(Stored data)
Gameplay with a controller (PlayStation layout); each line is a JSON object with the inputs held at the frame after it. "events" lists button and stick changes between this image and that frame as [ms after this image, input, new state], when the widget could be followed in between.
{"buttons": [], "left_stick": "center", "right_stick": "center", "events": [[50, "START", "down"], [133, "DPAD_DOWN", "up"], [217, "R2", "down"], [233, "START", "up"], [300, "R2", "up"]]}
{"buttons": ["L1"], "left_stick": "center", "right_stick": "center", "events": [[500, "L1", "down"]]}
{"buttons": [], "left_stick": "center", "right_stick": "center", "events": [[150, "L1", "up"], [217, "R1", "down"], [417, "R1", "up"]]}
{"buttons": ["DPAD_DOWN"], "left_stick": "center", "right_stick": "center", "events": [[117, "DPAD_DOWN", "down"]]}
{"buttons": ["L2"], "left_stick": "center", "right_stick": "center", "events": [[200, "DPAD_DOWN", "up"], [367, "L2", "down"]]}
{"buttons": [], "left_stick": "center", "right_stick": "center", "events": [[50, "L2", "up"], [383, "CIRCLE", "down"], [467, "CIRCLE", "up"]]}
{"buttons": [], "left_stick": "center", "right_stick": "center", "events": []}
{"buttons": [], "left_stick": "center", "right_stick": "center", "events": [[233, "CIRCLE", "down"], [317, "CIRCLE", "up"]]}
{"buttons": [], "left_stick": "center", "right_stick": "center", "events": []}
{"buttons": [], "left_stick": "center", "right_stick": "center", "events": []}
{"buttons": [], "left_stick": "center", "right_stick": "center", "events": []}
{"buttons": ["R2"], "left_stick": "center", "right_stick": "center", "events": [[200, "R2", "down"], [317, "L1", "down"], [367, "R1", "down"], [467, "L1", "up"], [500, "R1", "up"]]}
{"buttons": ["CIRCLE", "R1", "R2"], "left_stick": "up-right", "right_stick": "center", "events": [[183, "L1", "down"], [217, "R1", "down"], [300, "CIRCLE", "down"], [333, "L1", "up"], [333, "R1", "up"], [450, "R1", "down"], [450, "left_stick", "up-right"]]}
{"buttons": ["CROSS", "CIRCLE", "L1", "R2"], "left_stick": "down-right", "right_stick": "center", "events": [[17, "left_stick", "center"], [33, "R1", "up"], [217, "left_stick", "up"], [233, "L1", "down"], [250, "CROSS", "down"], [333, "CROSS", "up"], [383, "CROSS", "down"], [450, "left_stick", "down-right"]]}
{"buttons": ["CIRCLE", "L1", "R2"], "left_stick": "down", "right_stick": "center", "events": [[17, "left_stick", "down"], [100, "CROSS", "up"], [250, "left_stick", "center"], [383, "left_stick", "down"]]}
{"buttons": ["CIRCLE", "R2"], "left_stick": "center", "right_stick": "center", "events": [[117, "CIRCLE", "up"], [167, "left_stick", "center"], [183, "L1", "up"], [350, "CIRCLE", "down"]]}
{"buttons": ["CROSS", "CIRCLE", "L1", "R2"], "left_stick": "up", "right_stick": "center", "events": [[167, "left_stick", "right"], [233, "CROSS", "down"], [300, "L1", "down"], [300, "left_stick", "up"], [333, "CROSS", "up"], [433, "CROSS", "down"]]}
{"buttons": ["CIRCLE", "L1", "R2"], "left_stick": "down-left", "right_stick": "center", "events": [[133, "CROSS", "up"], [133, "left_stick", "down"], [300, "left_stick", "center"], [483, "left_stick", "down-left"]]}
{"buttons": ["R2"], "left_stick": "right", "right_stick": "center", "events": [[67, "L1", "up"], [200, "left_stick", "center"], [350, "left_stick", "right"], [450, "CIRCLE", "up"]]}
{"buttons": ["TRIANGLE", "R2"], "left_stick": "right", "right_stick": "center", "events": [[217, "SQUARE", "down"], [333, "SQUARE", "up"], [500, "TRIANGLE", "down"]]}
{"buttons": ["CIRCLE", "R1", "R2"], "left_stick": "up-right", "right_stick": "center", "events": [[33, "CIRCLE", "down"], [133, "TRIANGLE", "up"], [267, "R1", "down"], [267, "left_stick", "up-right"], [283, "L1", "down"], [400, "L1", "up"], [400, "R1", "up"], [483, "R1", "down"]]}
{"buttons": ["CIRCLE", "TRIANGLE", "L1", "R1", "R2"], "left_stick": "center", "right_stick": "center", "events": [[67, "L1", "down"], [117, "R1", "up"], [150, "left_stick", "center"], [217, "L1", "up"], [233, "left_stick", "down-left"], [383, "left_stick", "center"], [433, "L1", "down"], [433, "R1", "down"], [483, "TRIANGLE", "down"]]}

**Work instruction**.
Print all the records precisely.

**Expected output**.
Gameplay with a controller (PlayStation layout); each line is a JSON object with the inputs held at the frame after it. "events" lists button and stick changes between this image and that frame as [ms after this image, input, new state], when the widget could be followed in between.
{"buttons": [], "left_stick": "center", "right_stick": "center", "events": [[50, "START", "down"], [133, "DPAD_DOWN", "up"], [217, "R2", "down"], [233, "START", "up"], [300, "R2", "up"]]}
{"buttons": ["L1"], "left_stick": "center", "right_stick": "center", "events": [[500, "L1", "down"]]}
{"buttons": [], "left_stick": "center", "right_stick": "center", "events": [[150, "L1", "up"], [217, "R1", "down"], [417, "R1", "up"]]}
{"buttons": ["DPAD_DOWN"], "left_stick": "center", "right_stick": "center", "events": [[117, "DPAD_DOWN", "down"]]}
{"buttons": ["L2"], "left_stick": "center", "right_stick": "center", "events": [[200, "DPAD_DOWN", "up"], [367, "L2", "down"]]}
{"buttons": [], "left_stick": "center", "right_stick": "center", "events": [[50, "L2", "up"], [383, "CIRCLE", "down"], [467, "CIRCLE", "up"]]}
{"buttons": [], "left_stick": "center", "right_stick": "center", "events": []}
{"buttons": [], "left_stick": "center", "right_stick": "center", "events": [[233, "CIRCLE", "down"], [317, "CIRCLE", "up"]]}
{"buttons": [], "left_stick": "center", "right_stick": "center", "events": []}
{"buttons": [], "left_stick": "center", "right_stick": "center", "events": []}
{"buttons": [], "left_stick": "center", "right_stick": "center", "events": []}
{"buttons": ["R2"], "left_stick": "center", "right_stick": "center", "events": [[200, "R2", "down"], [317, "L1", "down"], [367, "R1", "down"], [467, "L1", "up"], [500, "R1", "up"]]}
{"buttons": ["CIRCLE", "R1", "R2"], "left_stick": "up-right", "right_stick": "center", "events": [[183, "L1", "down"], [217, "R1", "down"], [300, "CIRCLE", "down"], [333, "L1", "up"], [333, "R1", "up"], [450, "R1", "down"], [450, "left_stick", "up-right"]]}
{"buttons": ["CROSS", "CIRCLE", "L1", "R2"], "left_stick": "down-right", "right_stick": "center", "events": [[17, "left_stick", "center"], [33, "R1", "up"], [217, "left_stick", "up"], [233, "L1", "down"], [250, "CROSS", "down"], [333, "CROSS", "up"], [383, "CROSS", "down"], [450, "left_stick", "down-right"]]}
{"buttons": ["CIRCLE", "L1", "R2"], "left_stick": "down", "right_stick": "center", "events": [[17, "left_stick", "down"], [100, "CROSS", "up"], [250, "left_stick", "center"], [383, "left_stick", "down"]]}
{"buttons": ["CIRCLE", "R2"], "left_stick": "center", "right_stick": "center", "events": [[117, "CIRCLE", "up"], [167, "left_stick", "center"], [183, "L1", "up"], [350, "CIRCLE", "down"]]}
{"buttons": ["CROSS", "CIRCLE", "L1", "R2"], "left_stick": "up", "right_stick": "center", "events": [[167, "left_stick", "right"], [233, "CROSS", "down"], [300, "L1", "down"], [300, "left_stick", "up"], [333, "CROSS", "up"], [433, "CROSS", "down"]]}
{"buttons": ["CIRCLE", "L1", "R2"], "left_stick": "down-left", "right_stick": "center", "events": [[133, "CROSS", "up"], [133, "left_stick", "down"], [300, "left_stick", "center"], [483, "left_stick", "down-left"]]}
{"buttons": ["R2"], "left_stick": "right", "right_stick": "center", "events": [[67, "L1", "up"], [200, "left_stick", "center"], [350, "left_stick", "right"], [450, "CIRCLE", "up"]]}
{"buttons": ["TRIANGLE", "R2"], "left_stick": "right", "right_stick": "center", "events": [[217, "SQUARE", "down"], [333, "SQUARE", "up"], [500, "TRIANGLE", "down"]]}
{"buttons": ["CIRCLE", "R1", "R2"], "left_stick": "up-right", "right_stick": "center", "events": [[33, "CIRCLE", "down"], [133, "TRIANGLE", "up"], [267, "R1", "down"], [267, "left_stick", "up-right"], [283, "L1", "down"], [400, "L1", "up"], [400, "R1", "up"], [483, "R1", "down"]]}
{"buttons": ["CIRCLE", "TRIANGLE", "L1", "R1", "R2"], "left_stick": "center", "right_stick": "center", "events": [[67, "L1", "down"], [117, "R1", "up"], [150, "left_stick", "center"], [217, "L1", "up"], [233, "left_stick", "down-left"], [383, "left_stick", "center"], [433, "L1", "down"], [433, "R1", "down"], [483, "TRIANGLE", "down"]]}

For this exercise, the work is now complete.